6.2 ; E-4425/2021 précité consid. 6.1 et 6.2 ; D-3376/2025 précité consid. 7.1 et 7.2 ; D-6011/2022 précité consid. 6.1 et 6.2 ; D-5614/2025 précité consid. 6.1 et 6.2 ; D-243/2025 précité consid. 7.1 et 7.2 ; D-377/2026 précité consid. 6.1 et 6.2 ; D-3309/2024 précité consid. 6.1 et 6.2).

3.3 Il convient ainsi d’admettre le recours, d’annuler la décision attaquée et de renvoyer la cause à l’autorité inférieure pour instruction complémentaire et nouvelle décision au sens des considérants.

3.4 Dès lors que le Tribunal, par arrêt de ce jour (E-1849/2023), a également admis le recours de l’épouse et de la fille de l’intéressé, il appartiendra au SEM de traiter la présente cause et celle de ces dernières de manière coordonnée, compte tenu de leur connexité.

4. S’avérant manifestement fondé, le recours est admis dans une procédure à juge unique, avec l’approbation d’un second juge (cf. art. 111 let. e LAsi). Le présent arrêt n’est dès lors motivé que sommairement (cf. art. 111a al. 2 LAsi).

5.

5.1 Lorsque l’affaire est renvoyée comme en l’espèce à l’instance précédente pour nouvelle décision, dont l’issue reste ouverte, la partie recourante est considérée avoir obtenu gain de cause, conformément à la jurisprudence du Tribunal fédéral (cf. ATF 141 V 281 consid. 11.1 ; 137 V 210 consid. 7.1).

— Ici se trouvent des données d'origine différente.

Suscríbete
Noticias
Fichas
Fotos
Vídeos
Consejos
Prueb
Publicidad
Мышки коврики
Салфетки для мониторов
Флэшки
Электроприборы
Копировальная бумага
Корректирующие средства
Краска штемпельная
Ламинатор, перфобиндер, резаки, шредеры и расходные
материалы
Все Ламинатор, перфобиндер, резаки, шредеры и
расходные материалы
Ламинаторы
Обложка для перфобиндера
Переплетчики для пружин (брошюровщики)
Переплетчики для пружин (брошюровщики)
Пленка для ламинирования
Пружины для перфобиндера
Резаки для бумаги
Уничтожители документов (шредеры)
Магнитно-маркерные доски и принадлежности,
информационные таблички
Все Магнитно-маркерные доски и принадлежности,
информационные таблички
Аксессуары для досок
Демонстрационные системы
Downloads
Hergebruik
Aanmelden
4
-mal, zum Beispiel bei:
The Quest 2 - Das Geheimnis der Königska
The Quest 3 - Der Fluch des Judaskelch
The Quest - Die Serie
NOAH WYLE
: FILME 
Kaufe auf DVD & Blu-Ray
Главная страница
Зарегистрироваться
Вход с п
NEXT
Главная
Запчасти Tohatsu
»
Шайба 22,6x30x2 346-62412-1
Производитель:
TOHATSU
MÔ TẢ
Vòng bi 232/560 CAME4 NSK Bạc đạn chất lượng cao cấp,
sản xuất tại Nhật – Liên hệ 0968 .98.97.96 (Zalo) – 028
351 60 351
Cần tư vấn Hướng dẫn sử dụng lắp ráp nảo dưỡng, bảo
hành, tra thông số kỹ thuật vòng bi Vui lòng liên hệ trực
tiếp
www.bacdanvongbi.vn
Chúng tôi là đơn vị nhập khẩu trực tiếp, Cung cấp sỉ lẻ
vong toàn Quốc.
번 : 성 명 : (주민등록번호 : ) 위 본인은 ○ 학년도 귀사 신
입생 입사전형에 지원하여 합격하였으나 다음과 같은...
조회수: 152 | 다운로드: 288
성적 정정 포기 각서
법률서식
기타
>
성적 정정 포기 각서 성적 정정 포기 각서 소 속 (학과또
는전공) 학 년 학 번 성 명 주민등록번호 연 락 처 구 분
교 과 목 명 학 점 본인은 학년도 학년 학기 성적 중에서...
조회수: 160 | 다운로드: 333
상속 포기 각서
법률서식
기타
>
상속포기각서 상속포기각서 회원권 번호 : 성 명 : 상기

5.2 Aucun frais de procédure n’est mis à la charge de l’autorité inférieure qui succombe (cf. art. 63 al. 1 et al. 2 PA), de sorte qu’il est statué sans frais.

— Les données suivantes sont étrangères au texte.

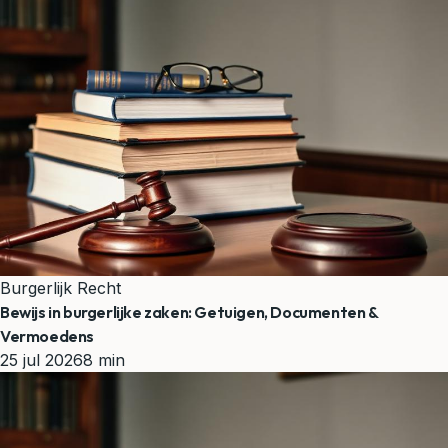
Burgerlijk Recht
Bewijs in burgerlijke zaken: Getuigen, Documenten &
Vermoedens
25 jul 2026
8 min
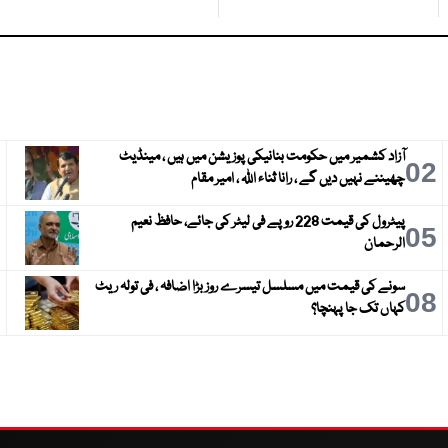
آزاد کشمیر میں حکومت بنانیکی پوزیشن میں ہیں ، مینڈیٹ
3
02
چھیننے نہیں دیں گے ، رانا ثناء اللہ ، امیر مقام
پیٹرول کی قیمت 228 روپے فی لیٹر کی جائے، حافظ نعیم
6
05
الرحمان
سونے کی قیمت میں مسلسل تیسرے روز بڑا اضافہ ، فی تولہ ریٹ
9
08
کہاں تک جا پہنچا؟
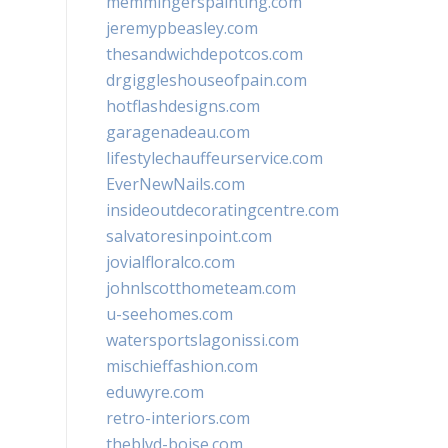
memmingerspainting.com
jeremypbeasley.com
thesandwichdepotcos.com
drgiggleshouseofpain.com
hotflashdesigns.com
garagenadeau.com
lifestylechauffeurservice.com
EverNewNails.com
insideoutdecoratingcentre.com
salvatoresinpoint.com
jovialfloralco.com
johnlscotthometeam.com
u-seehomes.com
watersportslagonissi.com
mischieffashion.com
eduwyre.com
retro-interiors.com
theblvd-boise.com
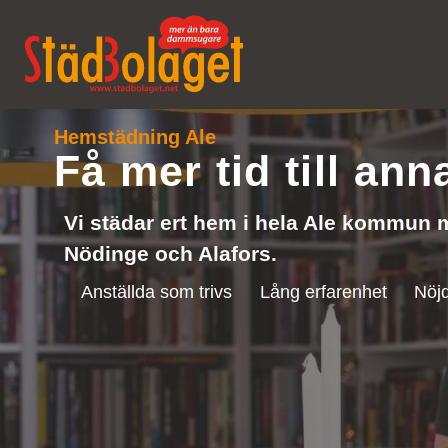
Hemstädning Ale
Få mer tid till ann
Vi städar ert hem i hela Ale kommun
Nödinge och Alafors.
Anställda som trivs
Lång erfarenhet
Nöjd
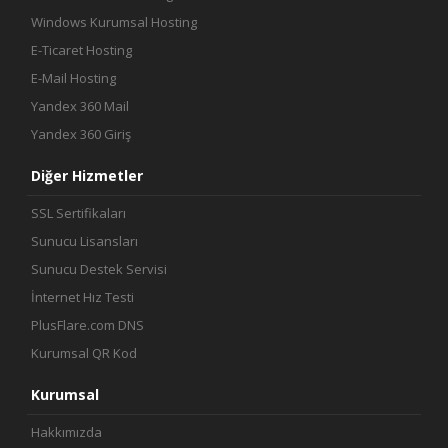
Windows Kurumsal Hosting
E-Ticaret Hosting
E-Mail Hosting
Yandex 360 Mail
Yandex 360 Giriş
Diğer Hizmetler
SSL Sertifikaları
Sunucu Lisansları
Sunucu Destek Servisi
İnternet Hız Testi
PlusFlare.com DNS
Kurumsal QR Kod
Kurumsal
Hakkımızda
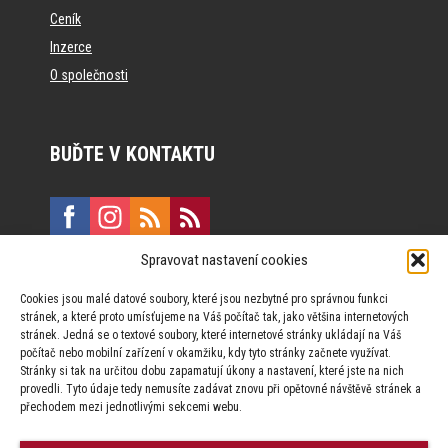
Ceník
Inzerce
O společnosti
BUĎTE V KONTAKTU
Spravovat nastavení cookies
E:
marketing@formfactory.cz
Cookies jsou malé datové soubory, které jsou nezbytné pro správnou funkci
Vinohradská 190, 130 00 Praha 3
stránek, a které proto umísťujeme na Váš počítač tak, jako většina internetových
stránek. Jedná se o textové soubory, které internetové stránky ukládají na Váš
počítač nebo mobilní zařízení v okamžiku, kdy tyto stránky začnete využívat.
Za publikovaný obsah odpovídají jednotliví autoři.
Stránky si tak na určitou dobu zapamatují úkony a nastavení, které jste na nich
provedli. Tyto údaje tedy nemusíte zadávat znovu při opětovné návštěvě stránek a
přechodem mezi jednotlivými sekcemi webu.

5.3 Le recourant a droit aux dépens pour les frais nécessaires causés par le litige (cf. art. 64 al. 1 PA et art. 7 al. 1 du règlement du 21 février 2008 concernant les frais, dépens et indemnités fixés par le Tribunal administratif fédéral [FITAF, RS 173.320.2]). Les dépens sont calculés sur la base de la note de frais du 3 avril 2023 et du dossier pour les actes nécessaires ultérieurs (cf. art. 14 FITAF). Ceux-ci sont ainsi arrêtés à 2’836 francs, à charge du SEM. En l’occurrence, l'octroi de dépens prime sur l'indemnité au titre de l’assistance judiciaire totale. (cf. art. 64 al. 2 PA ; voir aussi ANDRÉ MOSER et al., Prozessieren vor dem Bundesverwaltungsgericht, 3ème éd., 2022, no 4.123 et juris. cit.).

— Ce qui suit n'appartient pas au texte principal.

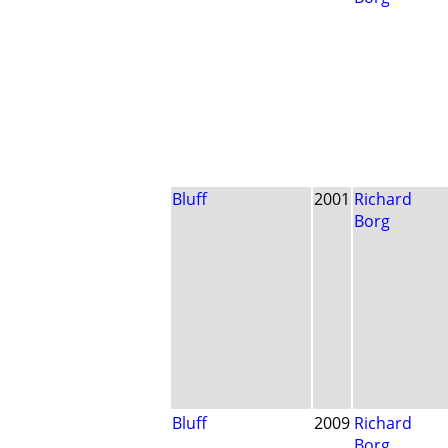
Bluff
2001
Richard
Borg
Bluff
2009
Richard
Borg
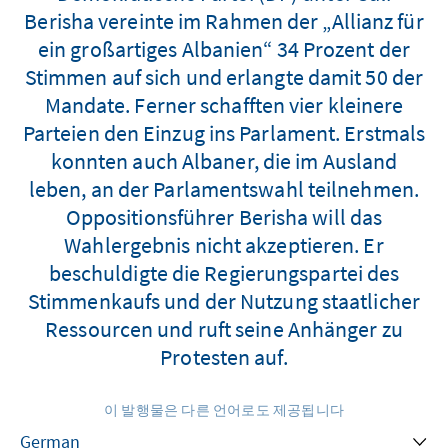
Berisha vereinte im Rahmen der „Allianz für
ein großartiges Albanien“ 34 Prozent der
Stimmen auf sich und erlangte damit 50 der
Mandate. Ferner schafften vier kleinere
Parteien den Einzug ins Parlament. Erstmals
konnten auch Albaner, die im Ausland
leben, an der Parlamentswahl teilnehmen.
Oppositionsführer Berisha will das
Wahlergebnis nicht akzeptieren. Er
beschuldigte die Regierungspartei des
Stimmenkaufs und der Nutzung staatlicher
Ressourcen und ruft seine Anhänger zu
Protesten auf.
이 발행물은 다른 언어로도 제공됩니다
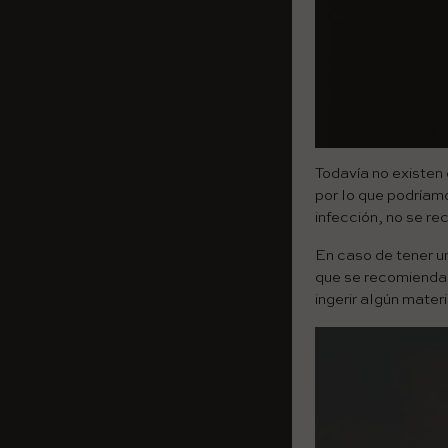
Todavía no existen 
por lo que podríamo
infección, no se r
En caso de tener un
que se recomienda 
ingerir algún mater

(dispositif : page suivante)

Dispositif

Par ces motifs, le Tribunal administratif fédéral prononce :

1. La demande de jonction des causes E-1847/2023 et E-1849/2023 est rejetée.

2. Le recours est admis. La décision attaquée est annulée et la cause est renvoyée au SEM pour instruction complémentaire et nouvelle décision au sens des considérants.

3. Il n’est pas perçu de frais de procédure.

4. Le SEM versera au recourant un montant de 2’836 francs à titre de dépens.

5. Le présent arrêt est adressé au recourant, au SEM et à l'autorité cantonale.